I’ve added a pointer because:

A) We should have something here
B) I don’t want to repeat it verbatim.



  *   (file) metadata: Suggest the follow replacement:

is that part of the file system object that contains various descriptive data relevant to the file object, as opposed to the file data itself.  This could include the tie of last modification, access time, eof position, etc.

Ack


  *   Metadata server (MDS):

     *   In the second sentence, suggest replacing "generating" by "generating, recalling, and revoking"
     *   Suggest deleting the third sentence and appending the following material to the end of the second sentence

, for performing directory operations, and for performing I/O operations to regular files when the clients direct these to the MDS itself.

Ack


  *   recalling a layout:
     *   in the first sentence, suggest replacing "is" by "occurs"
     *   also in the first sentence, suggest replacing "uses a back channel" by "issues a callback”.

Ack

And do we need to define a callback?


  *   revoking a layout:  suggest the following replacement:

occurs when the metadata server invalidates a specific layout  Once revocation occurs, the metadata server will not accept as valid any reference to the revoked layout and the data storage device will not accept any client access based on the layout.

Ack

  *   stateid:  suggest the following replacement:

is a 128-bit quantity returned by a server that uniquely defines the some set of locking-related state provided by the server. Stateids may designate state related to open files, to byte-range locks, to delegations, or to layouts.

Ack


  *   storage device: suggest the following as a replacement

Designates the target to which clients may direct IO requests when they hold an appropriate layout. Note that each data server is a data storage device but that some data storage device are not data servers. See section 2.1 for further discussion.

Ack


  *   storage protocol:

is the protocol used by clients to do IO operations to the data storage device  Each layout type may specify  its own data access protocol.  It is possible for a layout type to specify multiple data access protocols

Ack


Section 2.1

First of all, suggest as a new title for this section: Use of the Terms "Data Server" and "Data storage Device"

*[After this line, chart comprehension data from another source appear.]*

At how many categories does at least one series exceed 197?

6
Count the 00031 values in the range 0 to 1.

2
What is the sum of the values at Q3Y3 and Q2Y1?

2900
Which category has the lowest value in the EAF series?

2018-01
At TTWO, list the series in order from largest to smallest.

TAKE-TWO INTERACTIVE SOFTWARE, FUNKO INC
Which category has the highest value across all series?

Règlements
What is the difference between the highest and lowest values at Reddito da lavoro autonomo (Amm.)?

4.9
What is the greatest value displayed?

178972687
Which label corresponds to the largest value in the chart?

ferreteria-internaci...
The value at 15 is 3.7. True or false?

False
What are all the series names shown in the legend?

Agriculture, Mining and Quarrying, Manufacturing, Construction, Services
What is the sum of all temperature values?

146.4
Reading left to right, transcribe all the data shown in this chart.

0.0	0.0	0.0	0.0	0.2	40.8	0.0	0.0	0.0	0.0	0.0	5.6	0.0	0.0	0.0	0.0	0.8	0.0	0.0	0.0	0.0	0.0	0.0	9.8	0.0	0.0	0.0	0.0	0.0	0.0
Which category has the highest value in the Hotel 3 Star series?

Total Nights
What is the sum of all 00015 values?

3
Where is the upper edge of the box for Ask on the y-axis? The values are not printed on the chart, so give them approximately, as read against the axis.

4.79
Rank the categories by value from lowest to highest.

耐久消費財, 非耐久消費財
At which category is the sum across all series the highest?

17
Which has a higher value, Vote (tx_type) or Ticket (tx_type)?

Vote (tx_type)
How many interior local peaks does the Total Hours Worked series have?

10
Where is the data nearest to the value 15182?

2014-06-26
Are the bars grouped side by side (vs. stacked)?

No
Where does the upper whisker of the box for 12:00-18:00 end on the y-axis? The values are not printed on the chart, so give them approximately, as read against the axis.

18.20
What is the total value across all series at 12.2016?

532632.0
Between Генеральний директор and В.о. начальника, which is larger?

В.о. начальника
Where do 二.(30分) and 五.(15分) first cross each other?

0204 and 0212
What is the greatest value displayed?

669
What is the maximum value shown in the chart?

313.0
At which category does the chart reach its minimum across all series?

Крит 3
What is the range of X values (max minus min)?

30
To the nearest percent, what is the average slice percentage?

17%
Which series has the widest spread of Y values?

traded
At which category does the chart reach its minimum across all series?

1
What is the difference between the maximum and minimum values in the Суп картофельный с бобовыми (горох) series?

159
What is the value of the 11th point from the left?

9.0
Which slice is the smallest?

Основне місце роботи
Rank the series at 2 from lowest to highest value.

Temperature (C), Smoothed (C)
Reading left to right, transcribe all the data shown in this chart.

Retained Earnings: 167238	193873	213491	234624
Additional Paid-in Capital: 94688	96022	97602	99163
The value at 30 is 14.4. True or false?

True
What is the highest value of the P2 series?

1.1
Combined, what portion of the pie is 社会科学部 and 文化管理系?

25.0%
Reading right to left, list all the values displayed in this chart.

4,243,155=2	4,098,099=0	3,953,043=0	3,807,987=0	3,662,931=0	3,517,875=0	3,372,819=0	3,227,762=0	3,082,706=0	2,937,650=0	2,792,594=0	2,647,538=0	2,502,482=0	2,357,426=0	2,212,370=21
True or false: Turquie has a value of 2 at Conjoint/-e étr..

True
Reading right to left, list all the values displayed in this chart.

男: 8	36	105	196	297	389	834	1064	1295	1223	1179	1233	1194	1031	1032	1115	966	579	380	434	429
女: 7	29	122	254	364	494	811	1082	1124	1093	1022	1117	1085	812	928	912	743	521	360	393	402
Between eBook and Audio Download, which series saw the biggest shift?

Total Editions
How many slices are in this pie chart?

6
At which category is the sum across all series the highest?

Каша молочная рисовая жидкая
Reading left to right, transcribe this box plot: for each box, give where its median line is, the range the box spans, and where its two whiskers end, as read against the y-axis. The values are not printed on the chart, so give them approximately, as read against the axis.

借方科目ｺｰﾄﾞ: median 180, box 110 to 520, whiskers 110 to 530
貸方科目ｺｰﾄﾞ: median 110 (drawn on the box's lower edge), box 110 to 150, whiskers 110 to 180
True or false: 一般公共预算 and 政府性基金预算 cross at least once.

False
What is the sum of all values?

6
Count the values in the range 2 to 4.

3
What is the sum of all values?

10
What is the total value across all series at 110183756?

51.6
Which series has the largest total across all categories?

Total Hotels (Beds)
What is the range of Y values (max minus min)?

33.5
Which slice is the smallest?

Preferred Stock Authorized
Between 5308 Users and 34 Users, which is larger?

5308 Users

Proposed new content for this section is below:

In [RFC5661]], these two terms are used somewhat inconsistently:

  *   In chapter 12, where pNFS in general is discussed, the term "data storage device" is used.
  *   In chapter 13, there the file layout type is discussed, the term "data server" is used.
  *   In other chapters, the term data "server: is used, even in contexts where the storage access type is not NFSv4.1 or any other file access protocol.

As this document deals with pNFS in general, it uses the more generic term "storage device" in preference to "data server".  The term "data server" is used only in contexts in which a file server is used as a data storage device.  Note that every data server is a storage device but that storage devices which use protocols which are not file access protocol are not data servers.

Since a given data storage device may support multiple layout types, a given device can potentially act as a data server for some set of storage protocols while simultaneously acting as a non-data-server data storage device for others.

And edited in...



Requirements Language

This document poses special issues regarding the RFC2119 terms in that it states requirements/recommendations that apply both to implementations and to future specifications.   My preference is to apply them only to implementations but I will follow your existing practice in my comments which follow.  Still, whichever way you choose to go on this particular issue, this section should say something about the question.

Thinking cap on